Sam Rayburn

Christmas comes but once a year, and a politician like Sam Rayburn comes but once a half-century or so. The child of cotton farmers, Rayburn was a committed Democrat, determined to make the hardscrabble world he grew up in an easier place for future generations. He valued integrity above all else; "No one can buy Sam Rayburn," lobbyists lamented. At home in Texas he embodied the classic, old-school Southern politician—he enjoyed tobacco and whiskey, helped constituents plow and hoe, and displayed pictures of Robert E. Lee on his office wall. But in Washington he was known and feared for his temper, his obstinacy, and his implacable hatred of lawmakers who put "the interests" ahead of "my people."

Samuel Taliaferro Rayburn was born on January 6, 1882, in Roane County, Tennessee. When he was five, his parents moved to a farm near Bonham, which he always considered his hometown. He had ten siblings.

He graduated from what is now East Texas State University and taught briefly before running for state representative in 1906. After serving only two terms, he was elected Speaker in 1910. Between sessions, he attended law school at the University of Texas.

Rayburn won his first race for Congress in 1912 and served for 48 years, more than anyone else in history. In 1940 he became Speaker of the House, a position he held for a total of nine sessions (another record that still stands). He never faced a Republican opponent.

Rayburn fought aggressively—and usually successfully—to limit the power of railroads, banks, utility companies, and securities firms. His labors helped bring about rural electrification, the creation of farm-to-market roads, and many more of Franklin Roosevelt's New Deal reforms.

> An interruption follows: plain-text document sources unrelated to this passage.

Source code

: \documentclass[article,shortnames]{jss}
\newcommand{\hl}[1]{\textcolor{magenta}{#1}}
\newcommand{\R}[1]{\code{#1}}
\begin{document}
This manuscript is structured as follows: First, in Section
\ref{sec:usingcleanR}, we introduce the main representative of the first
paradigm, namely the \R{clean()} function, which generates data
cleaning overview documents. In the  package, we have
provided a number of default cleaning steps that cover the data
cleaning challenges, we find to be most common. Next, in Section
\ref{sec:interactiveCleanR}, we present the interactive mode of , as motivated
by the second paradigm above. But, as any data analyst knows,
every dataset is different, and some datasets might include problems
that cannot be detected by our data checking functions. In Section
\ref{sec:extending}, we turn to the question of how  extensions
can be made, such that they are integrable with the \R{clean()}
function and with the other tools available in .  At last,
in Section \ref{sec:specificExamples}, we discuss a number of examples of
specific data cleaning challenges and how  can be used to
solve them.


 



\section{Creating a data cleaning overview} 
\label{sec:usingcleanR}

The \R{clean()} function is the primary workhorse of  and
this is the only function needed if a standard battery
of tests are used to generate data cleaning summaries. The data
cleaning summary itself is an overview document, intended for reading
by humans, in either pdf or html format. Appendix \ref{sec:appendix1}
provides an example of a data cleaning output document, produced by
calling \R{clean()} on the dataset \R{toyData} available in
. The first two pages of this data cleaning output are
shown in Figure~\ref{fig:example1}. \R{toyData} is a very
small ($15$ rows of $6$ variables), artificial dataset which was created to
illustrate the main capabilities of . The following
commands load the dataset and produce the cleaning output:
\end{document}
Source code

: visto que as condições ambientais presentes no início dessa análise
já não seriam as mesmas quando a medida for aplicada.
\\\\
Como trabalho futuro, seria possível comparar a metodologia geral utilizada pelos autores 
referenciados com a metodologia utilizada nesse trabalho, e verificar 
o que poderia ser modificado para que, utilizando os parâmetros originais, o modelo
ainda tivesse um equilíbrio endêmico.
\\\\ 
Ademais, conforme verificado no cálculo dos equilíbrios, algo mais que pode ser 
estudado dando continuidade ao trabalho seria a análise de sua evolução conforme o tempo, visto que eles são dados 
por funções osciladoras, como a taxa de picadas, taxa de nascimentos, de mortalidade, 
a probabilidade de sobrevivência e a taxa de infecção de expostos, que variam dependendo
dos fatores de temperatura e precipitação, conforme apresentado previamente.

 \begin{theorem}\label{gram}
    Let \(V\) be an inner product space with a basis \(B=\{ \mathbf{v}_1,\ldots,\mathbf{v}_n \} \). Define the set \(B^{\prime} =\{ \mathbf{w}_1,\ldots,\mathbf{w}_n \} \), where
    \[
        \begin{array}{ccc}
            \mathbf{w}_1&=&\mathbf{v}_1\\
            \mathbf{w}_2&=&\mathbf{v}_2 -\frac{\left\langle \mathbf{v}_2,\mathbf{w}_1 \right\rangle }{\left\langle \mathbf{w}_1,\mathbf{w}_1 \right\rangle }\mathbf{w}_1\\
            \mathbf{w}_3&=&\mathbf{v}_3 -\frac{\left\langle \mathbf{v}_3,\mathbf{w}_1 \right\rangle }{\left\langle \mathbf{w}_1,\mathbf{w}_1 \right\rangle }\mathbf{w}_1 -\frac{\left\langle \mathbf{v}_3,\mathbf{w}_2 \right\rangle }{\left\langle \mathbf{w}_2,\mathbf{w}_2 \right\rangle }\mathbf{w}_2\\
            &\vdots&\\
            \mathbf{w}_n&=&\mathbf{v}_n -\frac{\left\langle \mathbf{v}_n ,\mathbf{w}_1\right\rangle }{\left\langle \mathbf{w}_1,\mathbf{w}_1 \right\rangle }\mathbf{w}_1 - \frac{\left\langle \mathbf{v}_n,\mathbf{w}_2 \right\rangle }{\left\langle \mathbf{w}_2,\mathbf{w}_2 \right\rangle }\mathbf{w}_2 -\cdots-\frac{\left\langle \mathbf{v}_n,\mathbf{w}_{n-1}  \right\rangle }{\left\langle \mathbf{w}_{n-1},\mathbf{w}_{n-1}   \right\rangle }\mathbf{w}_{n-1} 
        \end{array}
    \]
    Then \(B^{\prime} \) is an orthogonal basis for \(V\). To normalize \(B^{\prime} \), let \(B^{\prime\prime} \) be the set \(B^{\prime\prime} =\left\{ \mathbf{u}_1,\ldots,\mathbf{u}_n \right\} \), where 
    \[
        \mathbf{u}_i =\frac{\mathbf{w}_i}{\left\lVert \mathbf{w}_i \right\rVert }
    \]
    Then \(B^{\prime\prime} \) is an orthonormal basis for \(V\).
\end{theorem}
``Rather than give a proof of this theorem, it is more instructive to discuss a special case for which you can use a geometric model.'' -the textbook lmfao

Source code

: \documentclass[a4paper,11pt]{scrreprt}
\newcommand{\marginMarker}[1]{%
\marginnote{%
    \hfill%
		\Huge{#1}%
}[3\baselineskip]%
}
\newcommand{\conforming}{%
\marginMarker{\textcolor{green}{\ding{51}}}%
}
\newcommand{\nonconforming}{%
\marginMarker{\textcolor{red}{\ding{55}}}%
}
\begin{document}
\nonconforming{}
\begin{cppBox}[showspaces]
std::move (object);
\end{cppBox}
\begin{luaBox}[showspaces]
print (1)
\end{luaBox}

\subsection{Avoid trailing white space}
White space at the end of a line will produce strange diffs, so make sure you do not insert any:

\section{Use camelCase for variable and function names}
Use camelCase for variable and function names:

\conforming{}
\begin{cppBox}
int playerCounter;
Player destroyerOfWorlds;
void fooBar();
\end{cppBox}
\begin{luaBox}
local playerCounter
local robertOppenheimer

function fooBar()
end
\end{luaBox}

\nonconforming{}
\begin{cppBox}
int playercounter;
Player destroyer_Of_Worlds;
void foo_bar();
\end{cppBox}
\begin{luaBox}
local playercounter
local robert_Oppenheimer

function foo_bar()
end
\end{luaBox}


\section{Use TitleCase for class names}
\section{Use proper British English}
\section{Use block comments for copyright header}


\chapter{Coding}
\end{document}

In 1927 he married a woman eighteen years his junior, but they divorced after three months. Loneliness was one reason Congressman Lyndon Baines Johnson became what insiders called Rayburn's "professional son." Just as John Nance Garner, a fellow Texan and Roosevelt's vice president, had helped the young Rayburn, so Rayburn championed the young LBJ.

In 1957 he supported the Civil Rights Act, one of the few times he disregarded his constituents' wishes.